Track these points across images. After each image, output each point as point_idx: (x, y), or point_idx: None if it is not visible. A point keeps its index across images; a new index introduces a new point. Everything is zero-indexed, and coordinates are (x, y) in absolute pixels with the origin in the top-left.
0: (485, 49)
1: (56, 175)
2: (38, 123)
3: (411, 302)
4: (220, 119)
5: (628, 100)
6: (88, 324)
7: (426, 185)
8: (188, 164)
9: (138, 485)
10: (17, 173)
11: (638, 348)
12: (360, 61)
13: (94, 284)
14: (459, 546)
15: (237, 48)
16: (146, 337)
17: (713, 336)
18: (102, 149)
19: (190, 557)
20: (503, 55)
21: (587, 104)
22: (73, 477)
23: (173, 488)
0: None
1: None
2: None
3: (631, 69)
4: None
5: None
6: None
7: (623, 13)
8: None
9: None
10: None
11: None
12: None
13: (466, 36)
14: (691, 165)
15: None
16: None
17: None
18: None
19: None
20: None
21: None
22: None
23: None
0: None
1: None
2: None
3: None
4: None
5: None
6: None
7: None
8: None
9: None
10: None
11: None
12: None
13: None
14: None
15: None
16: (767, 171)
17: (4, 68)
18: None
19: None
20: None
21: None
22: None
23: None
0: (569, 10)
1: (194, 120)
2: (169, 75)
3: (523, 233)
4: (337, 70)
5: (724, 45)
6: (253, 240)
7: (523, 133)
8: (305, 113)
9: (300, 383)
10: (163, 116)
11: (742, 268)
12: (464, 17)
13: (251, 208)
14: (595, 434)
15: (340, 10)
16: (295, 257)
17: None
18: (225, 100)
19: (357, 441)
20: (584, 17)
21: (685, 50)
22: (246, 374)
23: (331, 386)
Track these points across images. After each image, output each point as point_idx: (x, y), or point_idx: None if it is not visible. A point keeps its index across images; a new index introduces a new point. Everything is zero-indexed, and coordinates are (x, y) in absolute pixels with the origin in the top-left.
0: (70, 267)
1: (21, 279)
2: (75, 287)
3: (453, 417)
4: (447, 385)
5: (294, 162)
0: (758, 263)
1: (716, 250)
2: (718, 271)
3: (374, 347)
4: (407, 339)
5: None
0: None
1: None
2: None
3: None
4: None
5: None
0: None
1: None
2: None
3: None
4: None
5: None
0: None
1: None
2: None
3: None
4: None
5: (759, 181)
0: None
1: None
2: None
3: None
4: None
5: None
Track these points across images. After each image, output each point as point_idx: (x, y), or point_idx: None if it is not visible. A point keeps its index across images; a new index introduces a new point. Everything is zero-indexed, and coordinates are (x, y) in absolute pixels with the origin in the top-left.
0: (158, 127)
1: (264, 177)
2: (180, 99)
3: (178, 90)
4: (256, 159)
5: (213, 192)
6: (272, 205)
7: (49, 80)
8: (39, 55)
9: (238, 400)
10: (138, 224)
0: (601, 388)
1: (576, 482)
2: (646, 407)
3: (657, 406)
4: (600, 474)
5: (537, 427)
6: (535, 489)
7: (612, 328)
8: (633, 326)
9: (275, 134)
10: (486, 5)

++++++++

* **WHAT YOU NEED TO DO**
Can you rewrite all the entries above as a Markdown table with the columns Row and Line, numbering each line in turn and leaving out any blank lines?

* **TASK ANSWER**
| Row | Line |
|---|---|
| 1 | Track these points across images. After each image, output each point as point_idx: (x, y), or point_idx: None if it is not visible. A point keeps its index across images; a new index introduces a new point. Everything is zero-indexed, and coordinates are (x, y) in absolute pixels with the origin in the top-left. |
| 2 | 0: (485, 49) |
| 3 | 1: (56, 175) |
| 4 | 2: (38, 123) |
| 5 | 3: (411, 302) |
| 6 | 4: (220, 119) |
| 7 | 5: (628, 100) |
| 8 | 6: (88, 324) |
| 9 | 7: (426, 185) |
| 10 | 8: (188, 164) |
| 11 | 9: (138, 485) |
| 12 | 10: (17, 173) |
| 13 | 11: (638, 348) |
| 14 | 12: (360, 61) |
| 15 | 13: (94, 284) |
| 16 | 14: (459, 546) |
| 17 | 15: (237, 48) |
| 18 | 16: (146, 337) |
| 19 | 17: (713, 336) |
| 20 | 18: (102, 149) |
| 21 | 19: (190, 557) |
| 22 | 20: (503, 55) |
| 23 | 21: (587, 104) |
| 24 | 22: (73, 477) |
| 25 | 23: (173, 488) |
| 26 | 0: None |
| 27 | 1: None |
| 28 | 2: None |
| 29 | 3: (631, 69) |
| 30 | 4: None |
| 31 | 5: None |
| 32 | 6: None |
| 33 | 7: (623, 13) |
| 34 | 8: None |
| 35 | 9: None |
| 36 | 10: None |
| 37 | 11: None |
| 38 | 12: None |
| 39 | 13: (466, 36) |
| 40 | 14: (691, 165) |
| 41 | 15: None |
| 42 | 16: None |
| 43 | 17: None |
| 44 | 18: None |
| 45 | 19: None |
| 46 | 20: None |
| 47 | 21: None |
| 48 | 22: None |
| 49 | 23: None |
| 50 | 0: None |
| 51 | 1: None |
| 52 | 2: None |
| 53 | 3: None |
| 54 | 4: None |
| 55 | 5: None |
| 56 | 6: None |
| 57 | 7: None |
| 58 | 8: None |
| 59 | 9: None |
| 60 | 10: None |
| 61 | 11: None |
| 62 | 12: None |
| 63 | 13: None |
| 64 | 14: None |
| 65 | 15: None |
| 66 | 16: (767, 171) |
| 67 | 17: (4, 68) |
| 68 | 18: None |
| 69 | 19: None |
| 70 | 20: None |
| 71 | 21: None |
| 72 | 22: None |
| 73 | 23: None |
| 74 | 0: (569, 10) |
| 75 | 1: (194, 120) |
| 76 | 2: (169, 75) |
| 77 | 3: (523, 233) |
| 78 | 4: (337, 70) |
| 79 | 5: (724, 45) |
| 80 | 6: (253, 240) |
| 81 | 7: (523, 133) |
| 82 | 8: (305, 113) |
| 83 | 9: (300, 383) |
| 84 | 10: (163, 116) |
| 85 | 11: (742, 268) |
| 86 | 12: (464, 17) |
| 87 | 13: (251, 208) |
| 88 | 14: (595, 434) |
| 89 | 15: (340, 10) |
| 90 | 16: (295, 257) |
| 91 | 17: None |
| 92 | 18: (225, 100) |
| 93 | 19: (357, 441) |
| 94 | 20: (584, 17) |
| 95 | 21: (685, 50) |
| 96 | 22: (246, 374) |
| 97 | 23: (331, 386) |
| 98 | Track these points across images. After each image, output each point as point_idx: (x, y), or point_idx: None if it is not visible. A point keeps its index across images; a new index introduces a new point. Everything is zero-indexed, and coordinates are (x, y) in absolute pixels with the origin in the top-left. |
| 99 | 0: (70, 267) |
| 100 | 1: (21, 279) |
| 101 | 2: (75, 287) |
| 102 | 3: (453, 417) |
| 103 | 4: (447, 385) |
| 104 | 5: (294, 162) |
| 105 | 0: (758, 263) |
| 106 | 1: (716, 250) |
| 107 | 2: (718, 271) |
| 108 | 3: (374, 347) |
| 109 | 4: (407, 339) |
| 110 | 5: None |
| 111 | 0: None |
| 112 | 1: None |
| 113 | 2: None |
| 114 | 3: None |
| 115 | 4: None |
| 116 | 5: None |
| 117 | 0: None |
| 118 | 1: None |
| 119 | 2: None |
| 120 | 3: None |
| 121 | 4: None |
| 122 | 5: None |
| 123 | 0: None |
| 124 | 1: None |
| 125 | 2: None |
| 126 | 3: None |
| 127 | 4: None |
| 128 | 5: (759, 181) |
| 129 | 0: None |
| 130 | 1: None |
| 131 | 2: None |
| 132 | 3: None |
| 133 | 4: None |
| 134 | 5: None |
| 135 | Track these points across images. After each image, output each point as point_idx: (x, y), or point_idx: None if it is not visible. A point keeps its index across images; a new index introduces a new point. Everything is zero-indexed, and coordinates are (x, y) in absolute pixels with the origin in the top-left. |
| 136 | 0: (158, 127) |
| 137 | 1: (264, 177) |
| 138 | 2: (180, 99) |
| 139 | 3: (178, 90) |
| 140 | 4: (256, 159) |
| 141 | 5: (213, 192) |
| 142 | 6: (272, 205) |
| 143 | 7: (49, 80) |
| 144 | 8: (39, 55) |
| 145 | 9: (238, 400) |
| 146 | 10: (138, 224) |
| 147 | 0: (601, 388) |
| 148 | 1: (576, 482) |
| 149 | 2: (646, 407) |
| 150 | 3: (657, 406) |
| 151 | 4: (600, 474) |
| 152 | 5: (537, 427) |
| 153 | 6: (535, 489) |
| 154 | 7: (612, 328) |
| 155 | 8: (633, 326) |
| 156 | 9: (275, 134) |
| 157 | 10: (486, 5) |